The study has identified meaningful patterns in the incidence rates of HIV among various subgroups in Sub-Saharan Africa. The time series analysis, particularly the ARIMA(0,1,2) model with drift, has captured a notable decreasing trend in HIV incidence rates since the early 1990s. This trend stabilizes somewhat in the 2000s, with some fluctuation, but does not show a significant increase, indicating a potential effectiveness of interventions and awareness over time. Diagnostic plots suggest that while the model fits well overall, there are indications of outliers or anomalous events that could be affecting the residuals, pointing to areas where the model could be refined.
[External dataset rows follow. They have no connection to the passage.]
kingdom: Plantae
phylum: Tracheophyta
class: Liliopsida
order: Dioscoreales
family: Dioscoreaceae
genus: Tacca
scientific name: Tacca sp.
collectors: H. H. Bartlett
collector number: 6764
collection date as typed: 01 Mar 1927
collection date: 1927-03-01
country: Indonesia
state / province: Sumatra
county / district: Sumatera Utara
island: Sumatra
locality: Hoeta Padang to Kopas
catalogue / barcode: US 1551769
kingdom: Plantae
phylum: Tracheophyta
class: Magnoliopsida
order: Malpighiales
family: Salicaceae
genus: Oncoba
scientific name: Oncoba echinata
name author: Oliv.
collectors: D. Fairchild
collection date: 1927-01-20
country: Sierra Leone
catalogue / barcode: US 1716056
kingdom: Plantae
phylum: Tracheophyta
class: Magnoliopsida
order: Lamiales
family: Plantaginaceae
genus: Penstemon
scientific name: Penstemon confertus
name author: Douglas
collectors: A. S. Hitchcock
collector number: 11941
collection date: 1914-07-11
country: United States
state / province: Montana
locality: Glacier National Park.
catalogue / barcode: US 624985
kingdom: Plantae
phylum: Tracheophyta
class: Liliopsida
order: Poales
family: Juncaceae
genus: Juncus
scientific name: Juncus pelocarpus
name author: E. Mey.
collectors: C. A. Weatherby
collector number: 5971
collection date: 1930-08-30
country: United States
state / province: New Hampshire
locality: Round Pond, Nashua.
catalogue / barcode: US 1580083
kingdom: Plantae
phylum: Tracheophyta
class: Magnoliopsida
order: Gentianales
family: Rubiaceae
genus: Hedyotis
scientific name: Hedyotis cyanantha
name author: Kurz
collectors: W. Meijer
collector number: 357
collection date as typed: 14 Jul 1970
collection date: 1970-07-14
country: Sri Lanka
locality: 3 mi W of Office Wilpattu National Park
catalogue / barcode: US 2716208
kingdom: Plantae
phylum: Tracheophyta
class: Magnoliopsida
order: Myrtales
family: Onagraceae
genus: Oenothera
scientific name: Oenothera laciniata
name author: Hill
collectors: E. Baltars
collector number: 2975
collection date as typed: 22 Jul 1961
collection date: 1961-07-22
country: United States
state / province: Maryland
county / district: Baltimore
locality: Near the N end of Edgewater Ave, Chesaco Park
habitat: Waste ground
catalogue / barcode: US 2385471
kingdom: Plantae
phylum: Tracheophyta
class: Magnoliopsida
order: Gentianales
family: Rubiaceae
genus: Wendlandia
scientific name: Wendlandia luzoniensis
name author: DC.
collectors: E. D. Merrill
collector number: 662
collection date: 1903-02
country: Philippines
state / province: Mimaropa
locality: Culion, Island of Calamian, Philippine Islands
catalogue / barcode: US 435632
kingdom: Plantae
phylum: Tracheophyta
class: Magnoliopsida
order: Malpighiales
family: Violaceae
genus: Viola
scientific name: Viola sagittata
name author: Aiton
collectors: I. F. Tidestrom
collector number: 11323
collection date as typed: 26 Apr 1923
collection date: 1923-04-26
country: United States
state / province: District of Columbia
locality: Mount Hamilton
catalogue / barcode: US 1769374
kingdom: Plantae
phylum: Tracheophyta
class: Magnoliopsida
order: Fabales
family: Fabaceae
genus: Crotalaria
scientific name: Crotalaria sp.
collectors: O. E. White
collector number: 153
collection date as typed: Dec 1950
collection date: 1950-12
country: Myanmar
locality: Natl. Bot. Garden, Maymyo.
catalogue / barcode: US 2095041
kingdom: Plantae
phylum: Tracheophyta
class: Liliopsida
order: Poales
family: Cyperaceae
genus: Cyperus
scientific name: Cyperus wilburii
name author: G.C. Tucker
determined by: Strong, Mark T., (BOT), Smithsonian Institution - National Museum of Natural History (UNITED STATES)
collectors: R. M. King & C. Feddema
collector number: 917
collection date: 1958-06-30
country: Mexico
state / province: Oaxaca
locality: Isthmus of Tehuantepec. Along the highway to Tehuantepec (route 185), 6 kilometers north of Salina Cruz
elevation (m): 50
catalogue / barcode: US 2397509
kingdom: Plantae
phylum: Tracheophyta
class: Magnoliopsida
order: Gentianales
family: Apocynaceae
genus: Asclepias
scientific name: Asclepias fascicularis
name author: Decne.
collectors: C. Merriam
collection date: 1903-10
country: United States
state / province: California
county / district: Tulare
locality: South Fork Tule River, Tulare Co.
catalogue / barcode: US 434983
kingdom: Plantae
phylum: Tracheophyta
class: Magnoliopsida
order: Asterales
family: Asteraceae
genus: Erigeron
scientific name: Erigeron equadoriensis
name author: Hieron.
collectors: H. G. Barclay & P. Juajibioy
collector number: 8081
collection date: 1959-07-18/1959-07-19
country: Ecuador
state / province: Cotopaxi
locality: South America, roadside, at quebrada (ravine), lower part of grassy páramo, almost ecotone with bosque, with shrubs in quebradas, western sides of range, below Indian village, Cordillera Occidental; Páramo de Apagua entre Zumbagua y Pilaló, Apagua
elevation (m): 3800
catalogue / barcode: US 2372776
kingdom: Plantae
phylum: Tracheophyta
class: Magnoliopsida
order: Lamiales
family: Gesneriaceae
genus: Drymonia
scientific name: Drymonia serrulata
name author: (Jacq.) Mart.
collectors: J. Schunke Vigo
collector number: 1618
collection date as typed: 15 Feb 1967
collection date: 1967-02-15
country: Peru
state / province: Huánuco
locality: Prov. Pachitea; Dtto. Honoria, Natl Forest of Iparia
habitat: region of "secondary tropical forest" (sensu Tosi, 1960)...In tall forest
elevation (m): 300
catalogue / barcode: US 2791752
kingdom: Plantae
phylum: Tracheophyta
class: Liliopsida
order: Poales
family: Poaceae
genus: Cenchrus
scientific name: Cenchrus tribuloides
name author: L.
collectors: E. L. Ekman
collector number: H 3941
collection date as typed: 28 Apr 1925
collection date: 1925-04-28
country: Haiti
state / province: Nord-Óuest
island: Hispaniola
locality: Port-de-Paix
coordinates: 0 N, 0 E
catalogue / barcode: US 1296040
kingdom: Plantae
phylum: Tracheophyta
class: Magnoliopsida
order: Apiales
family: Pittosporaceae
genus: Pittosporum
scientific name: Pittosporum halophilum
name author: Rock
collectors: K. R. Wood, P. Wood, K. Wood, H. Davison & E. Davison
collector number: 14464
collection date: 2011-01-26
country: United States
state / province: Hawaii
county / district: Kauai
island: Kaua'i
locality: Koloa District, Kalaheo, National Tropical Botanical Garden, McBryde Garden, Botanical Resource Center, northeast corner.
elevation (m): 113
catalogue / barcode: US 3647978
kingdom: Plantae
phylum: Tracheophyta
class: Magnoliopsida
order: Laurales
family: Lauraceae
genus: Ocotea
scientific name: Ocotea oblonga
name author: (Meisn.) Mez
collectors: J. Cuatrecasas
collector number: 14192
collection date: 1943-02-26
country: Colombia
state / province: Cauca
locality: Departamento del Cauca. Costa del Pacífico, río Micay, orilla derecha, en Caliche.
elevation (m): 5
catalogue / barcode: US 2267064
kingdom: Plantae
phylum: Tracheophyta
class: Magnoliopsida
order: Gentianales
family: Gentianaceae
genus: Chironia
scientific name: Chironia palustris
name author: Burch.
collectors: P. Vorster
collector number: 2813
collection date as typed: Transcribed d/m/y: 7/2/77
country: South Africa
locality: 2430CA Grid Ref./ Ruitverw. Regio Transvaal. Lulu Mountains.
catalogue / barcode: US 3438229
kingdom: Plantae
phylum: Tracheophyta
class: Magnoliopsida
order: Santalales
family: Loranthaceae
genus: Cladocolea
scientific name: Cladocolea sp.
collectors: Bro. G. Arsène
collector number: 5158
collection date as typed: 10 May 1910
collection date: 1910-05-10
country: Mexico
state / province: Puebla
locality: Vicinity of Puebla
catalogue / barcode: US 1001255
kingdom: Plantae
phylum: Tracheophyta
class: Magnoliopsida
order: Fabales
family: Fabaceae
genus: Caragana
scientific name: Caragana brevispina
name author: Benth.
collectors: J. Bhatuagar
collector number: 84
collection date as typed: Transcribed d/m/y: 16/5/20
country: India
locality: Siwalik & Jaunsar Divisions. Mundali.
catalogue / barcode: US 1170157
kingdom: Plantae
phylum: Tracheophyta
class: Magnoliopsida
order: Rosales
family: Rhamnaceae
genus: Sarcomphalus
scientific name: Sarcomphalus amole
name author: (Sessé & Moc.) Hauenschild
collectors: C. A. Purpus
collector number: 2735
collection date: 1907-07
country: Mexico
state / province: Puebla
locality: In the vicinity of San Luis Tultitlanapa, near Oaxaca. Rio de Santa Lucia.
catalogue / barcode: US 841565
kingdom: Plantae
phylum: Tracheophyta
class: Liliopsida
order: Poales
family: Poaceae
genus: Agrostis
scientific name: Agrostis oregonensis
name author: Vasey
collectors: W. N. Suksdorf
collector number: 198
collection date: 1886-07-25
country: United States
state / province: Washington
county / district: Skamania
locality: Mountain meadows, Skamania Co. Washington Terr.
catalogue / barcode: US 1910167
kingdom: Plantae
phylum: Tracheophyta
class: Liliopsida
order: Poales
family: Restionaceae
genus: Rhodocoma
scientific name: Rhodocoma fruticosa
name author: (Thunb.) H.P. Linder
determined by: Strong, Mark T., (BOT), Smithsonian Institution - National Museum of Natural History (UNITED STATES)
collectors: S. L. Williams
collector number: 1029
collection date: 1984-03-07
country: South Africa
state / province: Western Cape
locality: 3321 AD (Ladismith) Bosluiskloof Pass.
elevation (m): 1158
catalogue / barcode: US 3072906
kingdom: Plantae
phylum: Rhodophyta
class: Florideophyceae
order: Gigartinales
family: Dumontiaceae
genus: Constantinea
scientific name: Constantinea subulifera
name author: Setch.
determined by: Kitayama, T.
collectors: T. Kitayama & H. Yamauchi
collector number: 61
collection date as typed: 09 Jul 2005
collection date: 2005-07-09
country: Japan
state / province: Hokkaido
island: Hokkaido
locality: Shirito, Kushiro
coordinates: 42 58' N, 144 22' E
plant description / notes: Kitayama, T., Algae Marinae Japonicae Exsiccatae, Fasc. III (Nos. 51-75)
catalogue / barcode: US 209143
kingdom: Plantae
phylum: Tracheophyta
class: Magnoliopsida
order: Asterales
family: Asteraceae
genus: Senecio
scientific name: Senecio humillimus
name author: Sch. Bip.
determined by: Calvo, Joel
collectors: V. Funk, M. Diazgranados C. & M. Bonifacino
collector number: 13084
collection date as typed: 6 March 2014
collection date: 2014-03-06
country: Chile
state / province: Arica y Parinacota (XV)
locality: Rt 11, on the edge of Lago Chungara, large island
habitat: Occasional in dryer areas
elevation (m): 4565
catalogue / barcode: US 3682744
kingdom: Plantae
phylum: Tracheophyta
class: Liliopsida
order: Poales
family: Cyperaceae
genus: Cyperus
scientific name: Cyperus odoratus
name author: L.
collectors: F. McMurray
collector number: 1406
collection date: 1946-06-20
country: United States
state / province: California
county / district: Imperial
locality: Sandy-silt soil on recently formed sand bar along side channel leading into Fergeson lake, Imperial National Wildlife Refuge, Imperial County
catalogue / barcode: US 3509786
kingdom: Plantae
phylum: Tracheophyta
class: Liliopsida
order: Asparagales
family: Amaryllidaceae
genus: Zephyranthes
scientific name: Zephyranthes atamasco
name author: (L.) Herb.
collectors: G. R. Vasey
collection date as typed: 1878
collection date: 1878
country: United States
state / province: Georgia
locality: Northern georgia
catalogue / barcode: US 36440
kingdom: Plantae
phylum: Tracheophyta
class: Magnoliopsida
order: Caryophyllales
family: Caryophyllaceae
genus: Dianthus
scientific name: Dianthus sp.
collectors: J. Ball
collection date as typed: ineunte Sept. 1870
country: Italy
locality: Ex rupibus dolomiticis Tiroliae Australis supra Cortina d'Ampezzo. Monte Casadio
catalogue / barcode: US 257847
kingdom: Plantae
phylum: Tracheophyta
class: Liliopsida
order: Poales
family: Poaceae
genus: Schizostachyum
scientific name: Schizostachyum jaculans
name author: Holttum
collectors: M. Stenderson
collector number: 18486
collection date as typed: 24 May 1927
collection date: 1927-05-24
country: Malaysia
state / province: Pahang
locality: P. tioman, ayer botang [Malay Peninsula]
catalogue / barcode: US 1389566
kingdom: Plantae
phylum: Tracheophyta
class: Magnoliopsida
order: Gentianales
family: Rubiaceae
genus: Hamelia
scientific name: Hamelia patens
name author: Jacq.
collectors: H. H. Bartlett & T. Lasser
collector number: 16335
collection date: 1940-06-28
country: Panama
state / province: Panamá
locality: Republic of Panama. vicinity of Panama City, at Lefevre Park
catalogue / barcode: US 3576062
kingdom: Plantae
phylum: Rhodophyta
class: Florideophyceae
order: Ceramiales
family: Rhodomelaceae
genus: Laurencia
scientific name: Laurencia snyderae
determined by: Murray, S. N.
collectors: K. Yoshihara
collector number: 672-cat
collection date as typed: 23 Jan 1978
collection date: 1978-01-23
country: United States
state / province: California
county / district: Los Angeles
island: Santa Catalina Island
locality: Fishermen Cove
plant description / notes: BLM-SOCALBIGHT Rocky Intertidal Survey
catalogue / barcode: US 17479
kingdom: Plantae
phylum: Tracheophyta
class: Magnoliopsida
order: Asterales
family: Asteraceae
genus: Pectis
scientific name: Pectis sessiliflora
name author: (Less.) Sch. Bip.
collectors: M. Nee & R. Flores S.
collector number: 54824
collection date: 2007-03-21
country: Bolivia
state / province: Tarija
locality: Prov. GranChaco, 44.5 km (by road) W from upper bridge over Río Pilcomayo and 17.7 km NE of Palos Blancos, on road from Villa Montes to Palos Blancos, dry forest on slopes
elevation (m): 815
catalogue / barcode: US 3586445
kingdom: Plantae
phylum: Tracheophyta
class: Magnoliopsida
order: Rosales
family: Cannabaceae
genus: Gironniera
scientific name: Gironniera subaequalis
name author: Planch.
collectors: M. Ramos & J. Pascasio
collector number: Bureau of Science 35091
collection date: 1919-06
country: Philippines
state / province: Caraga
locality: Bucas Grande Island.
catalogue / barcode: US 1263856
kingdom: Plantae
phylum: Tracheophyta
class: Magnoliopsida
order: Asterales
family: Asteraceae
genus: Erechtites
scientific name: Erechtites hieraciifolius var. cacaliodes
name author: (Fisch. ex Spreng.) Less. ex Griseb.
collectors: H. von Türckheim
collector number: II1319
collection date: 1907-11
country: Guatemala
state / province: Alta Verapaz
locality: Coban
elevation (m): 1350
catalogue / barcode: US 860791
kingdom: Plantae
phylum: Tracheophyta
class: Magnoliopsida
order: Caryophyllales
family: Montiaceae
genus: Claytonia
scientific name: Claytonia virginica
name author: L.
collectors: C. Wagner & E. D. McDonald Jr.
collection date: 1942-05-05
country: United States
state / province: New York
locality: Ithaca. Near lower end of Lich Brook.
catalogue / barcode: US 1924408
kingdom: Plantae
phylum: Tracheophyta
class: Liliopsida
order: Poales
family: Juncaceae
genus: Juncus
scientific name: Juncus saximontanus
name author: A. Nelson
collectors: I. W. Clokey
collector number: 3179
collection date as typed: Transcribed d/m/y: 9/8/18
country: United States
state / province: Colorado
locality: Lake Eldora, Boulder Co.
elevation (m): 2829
The overall conclusion is that HIV incidence rates in Sub-Saharan Africa show a decreasing trend over the years among sex workers, with some variability that might be explained by regional and economic factors. The analysis underscores the importance of tailored public health interventions and the need for continuous monitoring and adaptation to sustain and enhance the progress made in HIV prevention and treatment.